Aleisha and Julia are at Girl Scout camp this weekend, and I only came home today at 3:30 p.m. following my stint chaperoning the 30-Hour Famine at Holy Spirit. My mom came to watch Delton while we were both away, and I’m grateful that he had that one-on-one time with her, a feeling that seemed to be shared by the two of them.

When we got home from supper at Hoss’s with mom, we watched Paranorman through Netflix on my laptop (I left the Wii at church!). When that was over at 8 p.m., there was still enough light outside that Delton ran to the front door looking for someone to play with. Finding no one, he came back in and asked if I wanted to play Wiffle ball with him. I said no, citing his need for a bath and the fact that it was 8 already. He asked again, this time with a tinge of pleading in his voice.

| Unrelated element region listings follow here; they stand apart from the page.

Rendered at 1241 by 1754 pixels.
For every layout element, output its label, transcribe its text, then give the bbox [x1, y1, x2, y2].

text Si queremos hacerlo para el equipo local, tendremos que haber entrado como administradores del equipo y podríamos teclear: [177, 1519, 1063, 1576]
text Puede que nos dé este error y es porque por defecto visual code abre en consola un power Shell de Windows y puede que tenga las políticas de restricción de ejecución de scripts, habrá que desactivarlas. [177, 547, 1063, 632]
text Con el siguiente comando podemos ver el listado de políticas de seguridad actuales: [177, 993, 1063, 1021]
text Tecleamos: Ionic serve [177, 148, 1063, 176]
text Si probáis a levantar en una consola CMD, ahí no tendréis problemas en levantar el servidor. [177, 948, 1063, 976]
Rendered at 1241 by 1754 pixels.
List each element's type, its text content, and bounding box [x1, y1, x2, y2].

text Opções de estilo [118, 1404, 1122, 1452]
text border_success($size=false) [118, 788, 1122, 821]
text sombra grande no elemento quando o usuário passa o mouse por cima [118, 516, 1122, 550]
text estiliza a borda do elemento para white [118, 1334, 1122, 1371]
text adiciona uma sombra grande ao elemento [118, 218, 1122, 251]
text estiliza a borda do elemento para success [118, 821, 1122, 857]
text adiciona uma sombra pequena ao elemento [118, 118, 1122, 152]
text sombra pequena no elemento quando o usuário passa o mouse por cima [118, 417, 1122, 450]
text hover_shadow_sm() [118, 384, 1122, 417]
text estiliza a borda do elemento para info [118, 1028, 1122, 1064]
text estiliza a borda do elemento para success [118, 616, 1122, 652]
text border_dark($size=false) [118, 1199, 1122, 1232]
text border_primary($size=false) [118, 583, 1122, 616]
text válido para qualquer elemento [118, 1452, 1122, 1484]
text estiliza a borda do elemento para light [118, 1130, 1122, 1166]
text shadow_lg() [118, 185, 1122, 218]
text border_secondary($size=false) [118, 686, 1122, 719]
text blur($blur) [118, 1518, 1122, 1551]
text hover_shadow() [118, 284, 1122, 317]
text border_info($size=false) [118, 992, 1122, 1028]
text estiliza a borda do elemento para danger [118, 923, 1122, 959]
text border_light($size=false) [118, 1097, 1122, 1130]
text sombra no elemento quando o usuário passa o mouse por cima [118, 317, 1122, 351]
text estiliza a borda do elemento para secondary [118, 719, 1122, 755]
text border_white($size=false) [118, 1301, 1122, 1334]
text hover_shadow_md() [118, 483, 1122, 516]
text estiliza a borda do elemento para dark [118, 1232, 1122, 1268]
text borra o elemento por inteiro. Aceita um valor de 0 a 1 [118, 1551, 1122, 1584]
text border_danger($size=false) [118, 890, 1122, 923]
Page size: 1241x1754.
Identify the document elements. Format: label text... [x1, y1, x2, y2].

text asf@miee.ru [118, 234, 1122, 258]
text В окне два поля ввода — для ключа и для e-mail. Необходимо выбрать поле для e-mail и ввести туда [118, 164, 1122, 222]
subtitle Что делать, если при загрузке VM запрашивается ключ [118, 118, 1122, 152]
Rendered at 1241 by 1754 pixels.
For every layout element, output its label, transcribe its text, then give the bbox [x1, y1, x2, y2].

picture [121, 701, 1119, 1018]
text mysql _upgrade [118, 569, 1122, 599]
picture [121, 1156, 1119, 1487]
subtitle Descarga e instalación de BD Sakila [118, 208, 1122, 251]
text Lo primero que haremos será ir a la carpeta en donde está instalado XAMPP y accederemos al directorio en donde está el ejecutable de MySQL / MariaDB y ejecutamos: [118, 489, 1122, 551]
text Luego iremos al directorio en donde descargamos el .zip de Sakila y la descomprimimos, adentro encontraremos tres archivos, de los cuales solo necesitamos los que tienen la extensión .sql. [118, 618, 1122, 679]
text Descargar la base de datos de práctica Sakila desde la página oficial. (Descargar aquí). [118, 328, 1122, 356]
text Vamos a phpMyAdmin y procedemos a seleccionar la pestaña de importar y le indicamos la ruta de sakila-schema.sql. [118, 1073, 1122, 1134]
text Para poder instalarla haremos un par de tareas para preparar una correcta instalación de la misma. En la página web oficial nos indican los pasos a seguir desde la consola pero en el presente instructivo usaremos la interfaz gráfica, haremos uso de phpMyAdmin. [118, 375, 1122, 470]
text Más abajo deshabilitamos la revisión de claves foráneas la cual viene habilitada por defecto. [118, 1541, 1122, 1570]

Realizing that a) it is rarely just the two of us at home for a weekend, b) I spent most of that time not with him, c) it isn’t a school night and d) I want to do all I can to encourage him to be active, I relented and we headed for the back yard with Chloe.

In between my feeble pitching and his improving swings, Delton said something that made me pause: “I’m pretty sure that you’re not going to die any time soon.” Hearing this made me realize for the first time that Delton might be imagining something I myself—indeed, most of us—have occasionally wondered: what would happen if I weren’t here?

From the experience of losing my own father at a young age, I know that my family would be OK in the event of my passing, and death is not something to be feared. But Delton’s words tonight reminded me that he naturally has a different perspective, one that reminds me to cherish our time together as a family.